**What you should do**
Below is a listing; copy all of it exactly.

**Entries supplied**
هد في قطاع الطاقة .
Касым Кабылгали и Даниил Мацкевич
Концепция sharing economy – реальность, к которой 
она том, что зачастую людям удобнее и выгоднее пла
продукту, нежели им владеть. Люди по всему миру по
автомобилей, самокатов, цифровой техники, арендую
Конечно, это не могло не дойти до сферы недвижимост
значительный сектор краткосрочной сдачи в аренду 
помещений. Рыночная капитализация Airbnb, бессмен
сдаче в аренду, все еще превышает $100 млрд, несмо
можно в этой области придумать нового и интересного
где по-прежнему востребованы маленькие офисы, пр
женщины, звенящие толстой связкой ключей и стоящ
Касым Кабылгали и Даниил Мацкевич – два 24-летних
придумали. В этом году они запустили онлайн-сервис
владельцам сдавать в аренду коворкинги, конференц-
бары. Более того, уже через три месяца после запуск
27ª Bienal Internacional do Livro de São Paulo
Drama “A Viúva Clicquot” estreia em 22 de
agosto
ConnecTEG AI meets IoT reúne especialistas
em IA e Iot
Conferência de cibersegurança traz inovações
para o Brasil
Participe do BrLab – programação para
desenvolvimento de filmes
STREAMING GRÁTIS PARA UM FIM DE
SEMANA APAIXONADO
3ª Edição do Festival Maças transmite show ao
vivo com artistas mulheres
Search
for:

**Solution to the problem**
هد في قطاع الطاقة .
Касым Кабылгали и Даниил Мацкевич
Концепция sharing economy – реальность, к которой 
она том, что зачастую людям удобнее и выгоднее пла
продукту, нежели им владеть. Люди по всему миру по
автомобилей, самокатов, цифровой техники, арендую
Конечно, это не могло не дойти до сферы недвижимост
значительный сектор краткосрочной сдачи в аренду 
помещений. Рыночная капитализация Airbnb, бессмен
сдаче в аренду, все еще превышает $100 млрд, несмо
можно в этой области придумать нового и интересного
где по-прежнему востребованы маленькие офисы, пр
женщины, звенящие толстой связкой ключей и стоящ
Касым Кабылгали и Даниил Мацкевич – два 24-летних
придумали. В этом году они запустили онлайн-сервис
владельцам сдавать в аренду коворкинги, конференц-
бары. Более того, уже через три месяца после запуск
27ª Bienal Internacional do Livro de São Paulo
Drama “A Viúva Clicquot” estreia em 22 de
agosto
ConnecTEG AI meets IoT reúne especialistas
em IA e Iot
Conferência de cibersegurança traz inovações
para o Brasil
Participe do BrLab – programação para
desenvolvimento de filmes
STREAMING GRÁTIS PARA UM FIM DE
SEMANA APAIXONADO
3ª Edição do Festival Maças transmite show ao
vivo com artistas mulheres
Search
for:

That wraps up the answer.